If it was just alcohol, I could've lived with that. Yes, alcohol did lead me to waking up on the restroom floor of my favorite leather bar with my fly down and my shirt inside out. But hey, who hasn't been there? However, it was the crystal that made me disappear for days at a time, experiencing symptoms mimicking paranoid schizophrenia. That was what made me notice that I had a problem. That, and testing positive for HIV. This was in 1994, back in the death sentence days. I vowed that I was going to live a healthier life, but here I was, doing hard drugs again.

The person with whom I was on my latest run had the Serenity Prayer written with sharpie on a piece of cardboard, thumb tacked to the wall of his flophouse. He had expressed a desire to get sober, and told me about a meeting he had gone to. But he also told me that the neighbors would peek in on us through the one-way mirror in the bathroom (which would've been quite a trick, because the mirror was the door to a medicine cabinet.) Still, when I came down from that run, I thought about Twelve Step meetings and wondered if they were right for me.

I called up some exes I knew were sober and asked where I could find meetings. I went to some of the early Los Angeles CMA meetings, but mostly went to the ubiquitous AA meetings. Continuous sobriety proved elusive until I started working the Steps. After doing so, I stayed sober for nearly four years, and might've gone further had I continued to go to meetings or talk with a sponsor after the third year. After months with very few meetings, I was still confident in my ability to maintain abstinence until I was helping some friends move late at night. I suddenly realized they were spending an awful lot of time and energy packing the moving van just so.

Coming back was difficult; there were binges every five or six months. It took years before I could break out of that cycle, requiring extensive step work and going to CMA meetings where I could tell my entire story.

My spirituality has evolved over the years, wandering from militant atheist to irreligious pantheist and back. This has been my biggest stumbling block with the Steps. A sponsor asked me to write down what qualities I wanted in a higher power. I sarcastically put down, "swifter than Mercury, stronger than Hercules, beautiful as Aphrodite and wise as Athena…" This was how they opened old Wonder Woman comics. But my sponsor loved it and declared that she was my new Higher Power. It was a lovely metaphor; it's hard not to feel safe and protected if you imagine your higher power hugging you wearing bullet-proof bracelets. But all my conceptions of a higher power felt like exactly that: metaphors, poetry, pretty ways to describe the functioning of the world. And this made the steps that mentioned God that much more difficult for me. Thank goodness, at least, the CMA Steps were written without the capital H, "He.” I always felt that, in AA meetings, you were invited to believe in whatever higher power you chose, but here's a capitalized male pronoun written on a scroll in Old English script to remind you that we really mean the God of Abraham.

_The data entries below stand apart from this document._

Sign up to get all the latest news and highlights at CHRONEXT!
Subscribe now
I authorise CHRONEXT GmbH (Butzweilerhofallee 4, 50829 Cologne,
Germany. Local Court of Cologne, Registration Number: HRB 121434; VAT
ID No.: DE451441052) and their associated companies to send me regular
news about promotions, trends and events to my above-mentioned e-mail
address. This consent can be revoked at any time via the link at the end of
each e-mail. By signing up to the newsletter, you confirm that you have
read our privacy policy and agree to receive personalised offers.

What finally clicked for me was realizing that the First Step requires me to be honest. And I honestly do not believe the universe is run by a controlling mind. Accepting that, the rest fell into place. My higher power is the real world. I have faith that the real world is full of wonder, beauty, and successes. Unavoidably, there’s also death and disease (but there's no need to take that personally.) If I go to a meeting, I can't expect that the person over there will always stay sober, even if he has years. But I can have faith that I will hear about some people staying sober, and maybe going back to school, or going on a date, or walking through grief with dignity. And, if I choose to keep my eyes open, I'll see that in the world outside of meetings as well.

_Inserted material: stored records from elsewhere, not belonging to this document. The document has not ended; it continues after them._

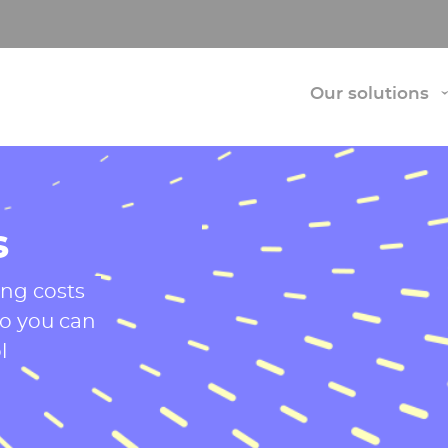
Our solutions
s
ing costs
so you can
l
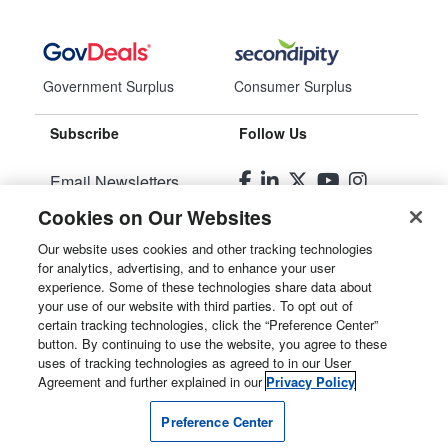
Government Surplus
Consumer Surplus
Subscribe
Follow Us
Email Newsletters
Cookies on Our Websites
Manage Preferences
Our website uses cookies and other tracking technologies
for analytics, advertising, and to enhance your user
© 2026
Liquidity Services, Inc.
experience. Some of these technologies share data about
your use of our website with third parties. To opt out of
Site Map
certain tracking technologies, click the “Preference Center”
button. By continuing to use the website, you agree to these
Privacy Policy
uses of tracking technologies as agreed to in our User
Agreement and further explained in our
Privacy Policy
User Agreement
Preference Center
Manage Cookies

The Third Step got much easier for me. If I let something go, does it fall in the hands of a loving God or does it go splat on the floor? It doesn't matter. I let it go. And if I pick it back up, then I call somebody else and tell them I'm obsessing over things I cannot change until I can let it go again. If my higher power is the real world, the Fifth Step reminds me to share my darkest secrets with the outside world, if it's the appropriate place like a meeting. I get lots of practical advice by asking the real world for help with my character defects. I hear inspiring stories of others who have made progress with the same problems. And each morning, I remind myself to keep my eyes open to look for the good and inspiring, to think of others before myself, and to try to find and eliminate patterns of behavior that no longer serve me.

I have found these ideas useful when working with sponsees, even those that believe in God. While they may be struggling to identify the nature of their higher power, or wonder why it is a necessary piece for their sobriety, they can always call someone when they catch themselves trying to change something over which they have no control. We can all agree that the most important thing any of us need to know about a higher power is that it's not you or me.

As of this writing, I have stayed clean and sober for over 12 years. I'm living a life beyond my wildest dreams, with the caveat that I grew up suffering with low self-esteem and didn't dream much for myself. But here I am, with a lovely home stuffed with my favorite books, a husband that loves me and makes me laugh, living in a pleasant environment surrounded by nature, and finding myself in the warmest, friendliest CMA fellowship I have ever known. Today I'm choosing not to endanger my success, so I will continue to go to meetings, be honest with myself, and work the Steps.